Kolberg, Christopher, Eggensperger, Katharina, Pfeifer, Nico

arXiv.org Artificial Intelligence 

Revealing novel insights from the relationship between molecular measurements and pathology remains a very impactful application of machine learning in biomedicine. Data in this domain typically contain only a few observations but thousands of potentially noisy features, posing challenges for conventional machine learning approaches. While prior-data fitted networks emerge as foundation models for tabular data, they are currently not suited to handle large feature counts (> 500). Although feature reduction enables their application, it hinders feature importance analysis. We propose a strategy that extends existing models through continued pre-training on synthetic data sampled from a customized prior. It seamlessly scales beyond 50,000 features, regardless of noise levels, while maintaining inherent interpretability, which is critical for biomedical applications.
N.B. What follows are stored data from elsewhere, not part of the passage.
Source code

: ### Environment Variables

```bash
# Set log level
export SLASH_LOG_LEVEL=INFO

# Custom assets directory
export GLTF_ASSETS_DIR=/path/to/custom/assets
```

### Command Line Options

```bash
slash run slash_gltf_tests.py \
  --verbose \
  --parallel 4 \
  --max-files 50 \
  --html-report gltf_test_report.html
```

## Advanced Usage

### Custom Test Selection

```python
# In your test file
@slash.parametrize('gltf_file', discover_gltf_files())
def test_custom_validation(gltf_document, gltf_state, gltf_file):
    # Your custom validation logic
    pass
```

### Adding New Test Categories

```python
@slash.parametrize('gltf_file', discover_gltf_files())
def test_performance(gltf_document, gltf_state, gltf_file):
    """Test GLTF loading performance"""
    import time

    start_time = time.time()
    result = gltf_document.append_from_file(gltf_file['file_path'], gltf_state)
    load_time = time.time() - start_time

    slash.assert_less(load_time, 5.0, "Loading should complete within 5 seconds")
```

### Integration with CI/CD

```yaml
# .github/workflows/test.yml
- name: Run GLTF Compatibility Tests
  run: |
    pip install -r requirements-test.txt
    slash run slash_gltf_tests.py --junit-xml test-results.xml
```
Our results show that prior-informed adaptation is suitable to enhance the capability of foundation models for high-dimensional data. On real-world biomedical datasets many of the most relevant features identified by the model overlap with previous biological findings, while others propose potential starting points for future studies. Figure 1: The performance of existing tabular foundation models decreases for a selected high-dimensional biomedical dataset. Further datasets are presented in Section 5.1 to confirm generality. Data stored in a table are an important data modality used for quantitative research in healthcare, finance, natural sciences, and many more. Tabular data are relevant for many real-world applications and "offer[s] uniquely exciting, large, unsolved challenges for researchers" (van Breugel & van der Schaar, 2024). One such challenge is high-dimensional, low-sample-size (HDLSS) data, for example, found in biomedical research. Cohort sizes of studies are small due to cost, time, or disease rarity, while modern biomedical technologies, on the other hand, enable the measurement of thousands of features per patient. Collected data can then be examined, for example, to study interactions between thousands of biomark-ers and cancer types (McLendon et al., 2008; Bell et al., 2011).